Researchers in South Korea and Greenpeace East Asia tested 39 salt brands and found microplastics in 36 of them. The team also used previous studies to help track the spread of microplastics in table salt around the globe and their correlation to the heaviest concentrations of plastic pollution in the environment.
Seung-Kyu Kim, a marine science professor at Incheon National University in South Korea, said:
“The findings suggest that human ingestion of microplastics via marine products is strongly related to emissions in a given region.”
Kim and colleagues gathered salt samples from 21 countries across Europe, North and South America, Africa, and Asia. The 3 brands that didn’t contain microplastics were sampled from Taiwan (refined sea salt), China (refined rock salt), and France (unrefined sea salt produced by solar evaporation).
Different brands of salt contained different densities of microplastics, the study shows. Asian brands were found to contain particularly high densities. Salt sold in Indonesia contained the highest quantities of minuscule plastic bits, and the finding makes sense as there are (literally and figuratively) tons of microplastics littering the waters around Asia. As of 2015, Indonesia’s 34,000 miles of coastline ranked 2nd-worst in the world for plastic pollution.
Sea salt was found to contain the most microplastics, followed by lake salt and rock salt, respectively.
An Unsavory Seasoning
So, the average person ingests about 2,000 pieces of microplastics from salt every year, but that’s just from salt. Humans likely wolf down far more plastic than that. 

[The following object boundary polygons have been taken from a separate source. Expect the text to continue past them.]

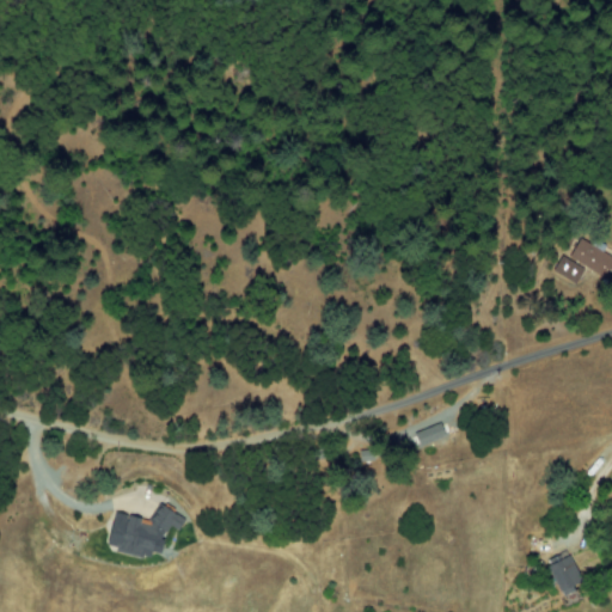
[(567,259),(610,280),(611,274),(611,257),(576,239),(567,259)]
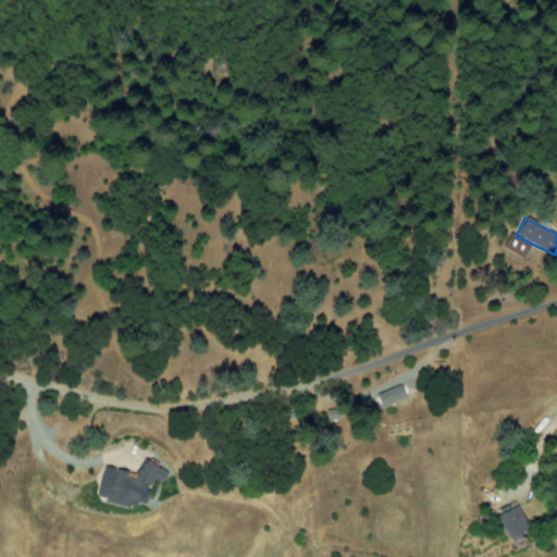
[(506,249),(524,259),(531,246),(512,236),(506,249)]
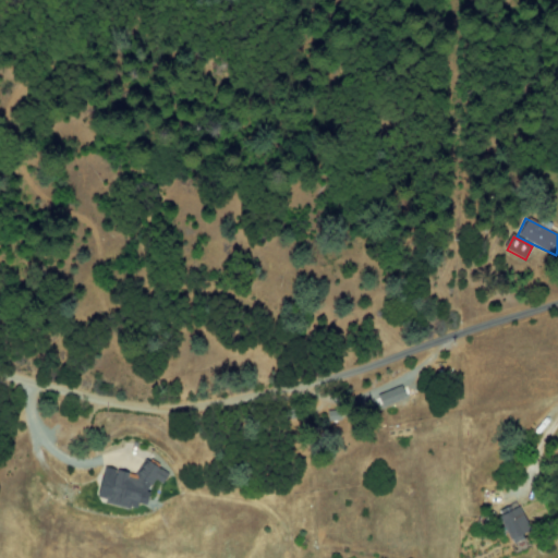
[(410,397),(403,381),(365,399),(373,414),(410,397)]
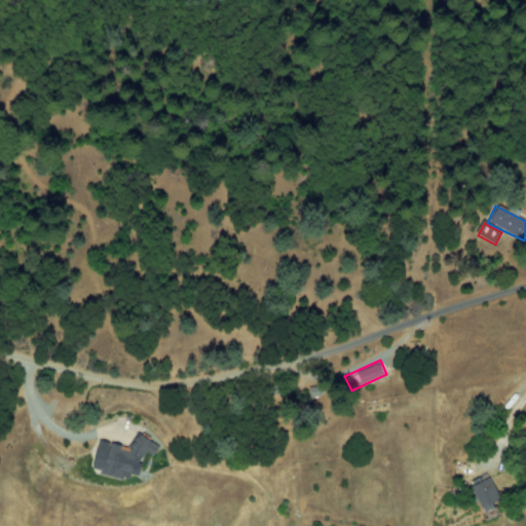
[(99,441),(95,468),(107,475),(139,480),(142,459),(145,454),(155,455),(159,446),(137,434),(128,447),(128,452),(112,443),(99,441)]
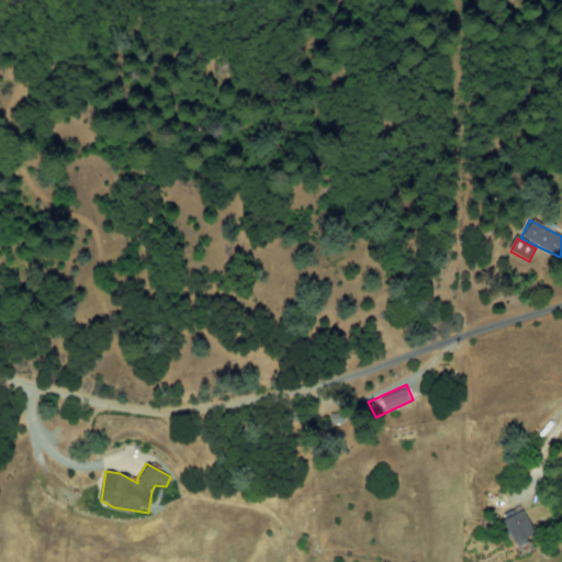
[(536,538),(523,507),(502,516),(514,547),(536,538)]
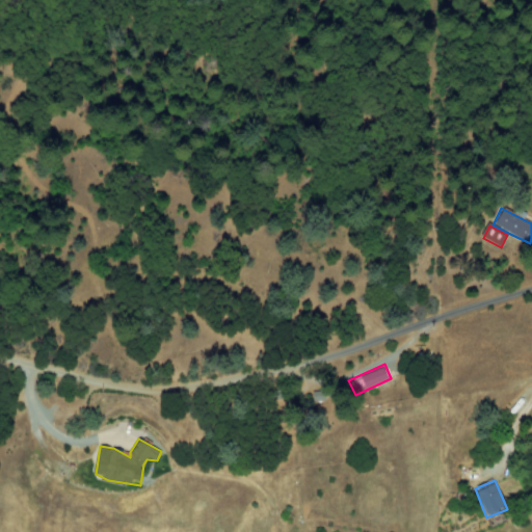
All buildings are outlined.
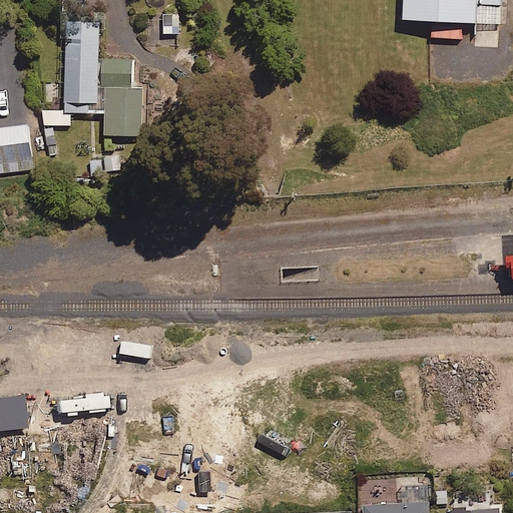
[(404,0),(404,19),(498,23),(499,0),(404,0)]
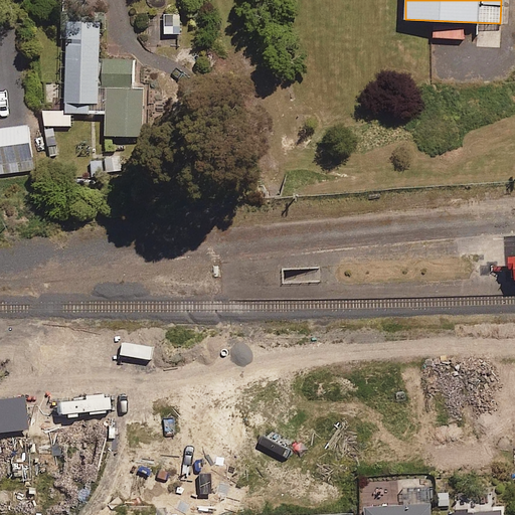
[(180,15),(165,14),(165,33),(180,34),(180,15)]
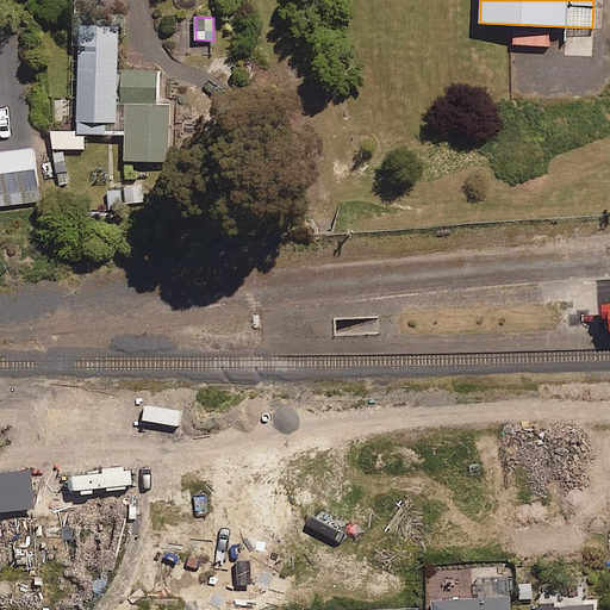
[(63,132),(63,149),(83,149),(83,134),(126,135),(126,161),(168,162),(169,105),(156,105),(157,72),(117,70),(118,26),(79,26),(78,132),(63,132)]
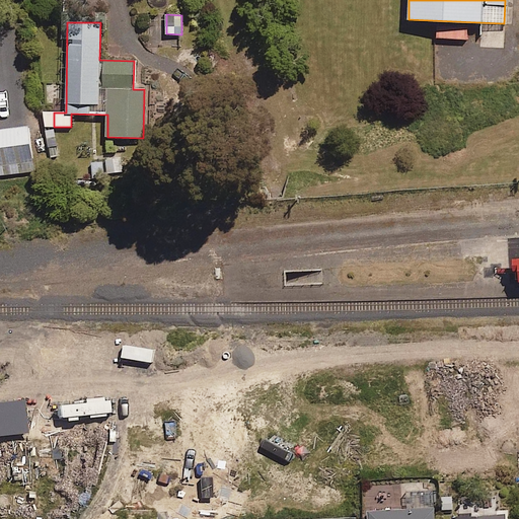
[(0,174),(32,171),(28,127),(0,130),(0,174)]
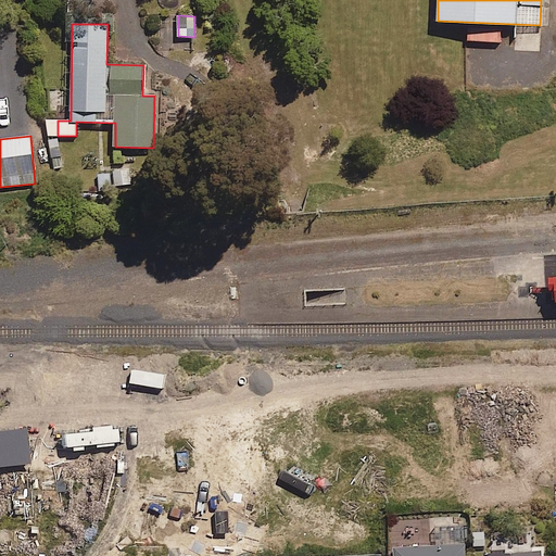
[(465,555),(465,546),(395,547),(395,555),(465,555)]
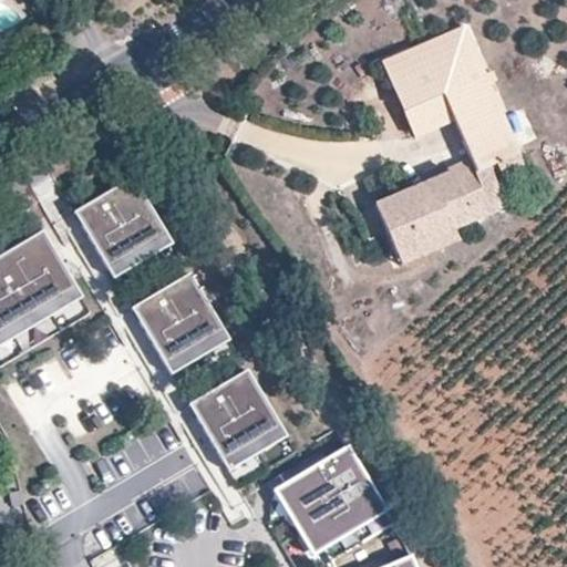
[(485,75),(465,27),(384,61),(405,110),(440,94),(485,75)]
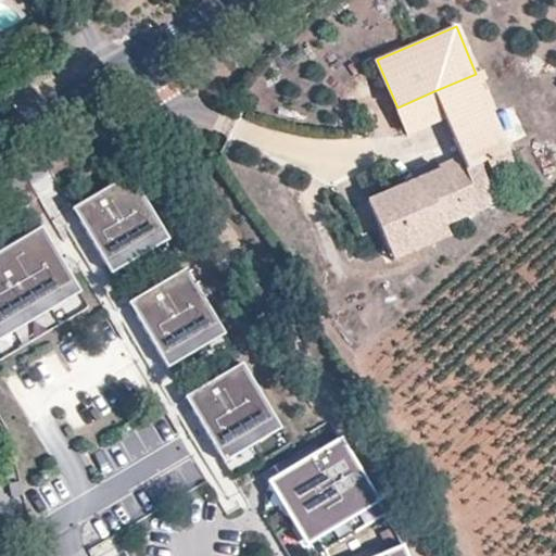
[(443,169),(367,202),(389,251),(444,227),(464,218),(452,192),(471,184),(465,168),(508,150),(476,74),(431,92),(460,158),(441,165),(443,169)]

Microplastics have been found in tap water, mollusks, and both indoor and outdoor air. Researchers believe those 4 pathways alone add up to about 32,000 pieces of microplastic per person, per year. About 80% of the microplastics people ingest come from inhaling them through the air.
That means that table salt only accounts for approximately 6% of the microplastics ingested by people every year.

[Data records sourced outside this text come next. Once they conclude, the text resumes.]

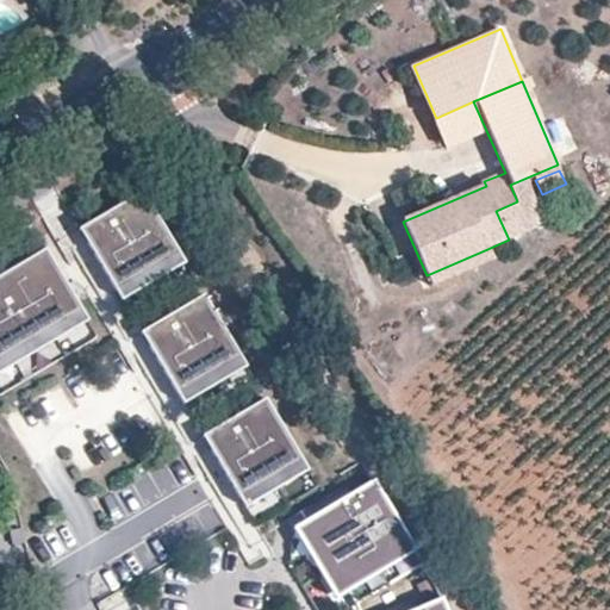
[(179,250),(142,188),(78,226),(116,288),(179,250)]
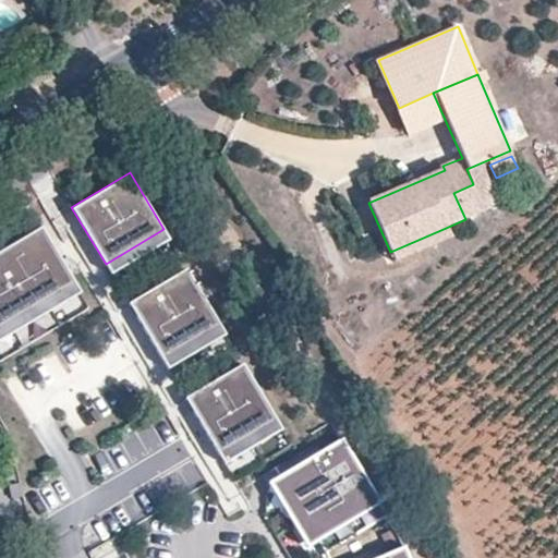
[(0,326),(74,282),(40,225),(0,249),(0,326)]
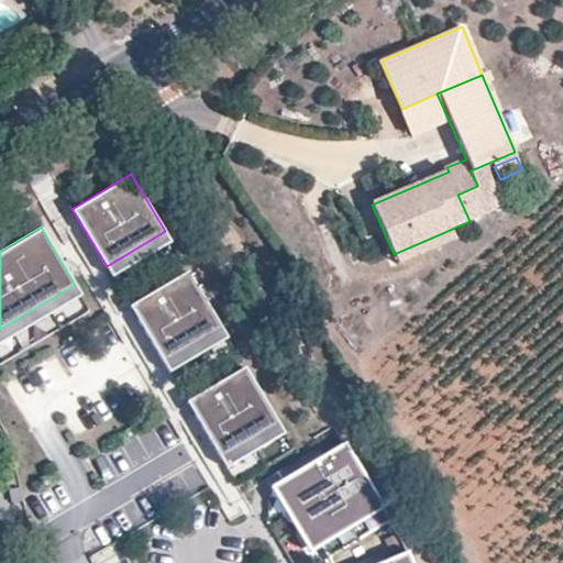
[(455,241),(450,230),(394,254),(398,266),(455,241)]
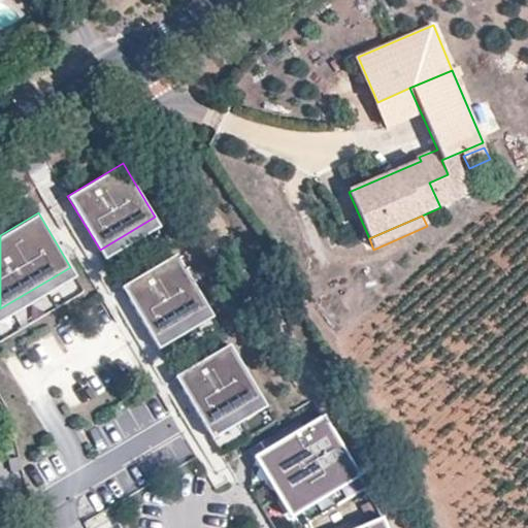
[(104,258),(160,225),(155,217),(100,250),(104,258)]
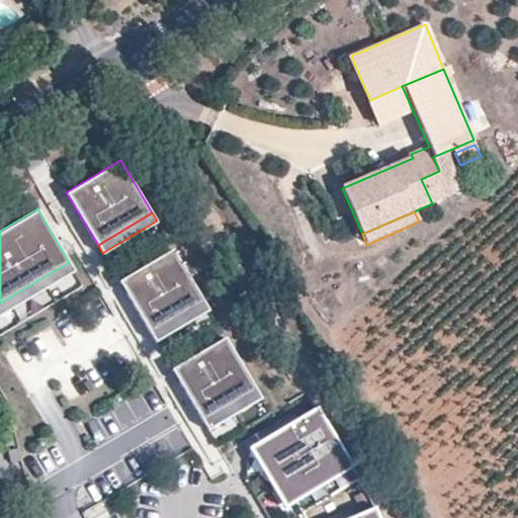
[(203,300),(172,248),(118,280),(150,333),(203,300)]
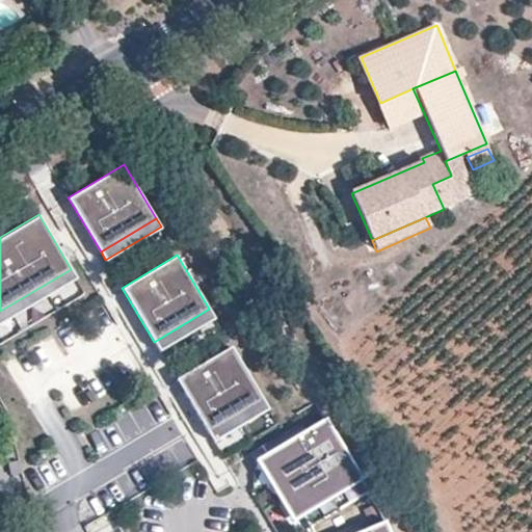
[(0,322),(76,277),(71,269),(0,311),(0,322)]
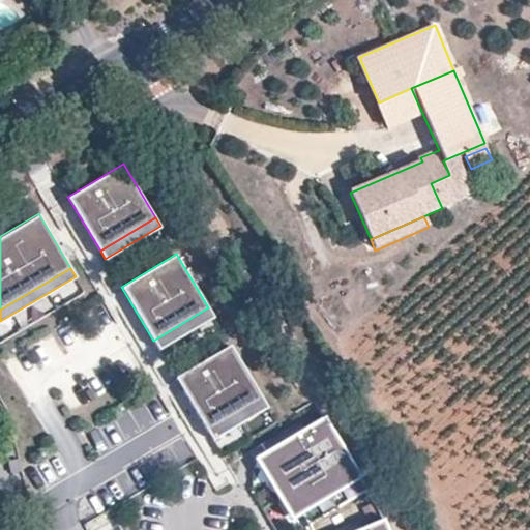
[(158,349),(213,316),(208,307),(153,341),(158,349)]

A separate British study that sought to assess the risks of microplastics to the environment concluded that, well, more research is needed to determine if microplastics are harmful.
In August, a study published in the journal PLOS One showed that plastics emit methane and ethylene, both greenhouse gases, as they degrade. 
Then, a study published in September showed that birds and winged insects can carry microplastics through the air and contaminate a broader range of the environment. This also allows animals that would normally be untouched by plastic pollution to eat the tiny particles and pass them up the food chain.
But microplastics have been working their way up the food chain for decades, as aquatic life consumes the minuscule bits. If fish are ingesting microplastics, that certainly means that humans that eat the fish are ingesting them, too.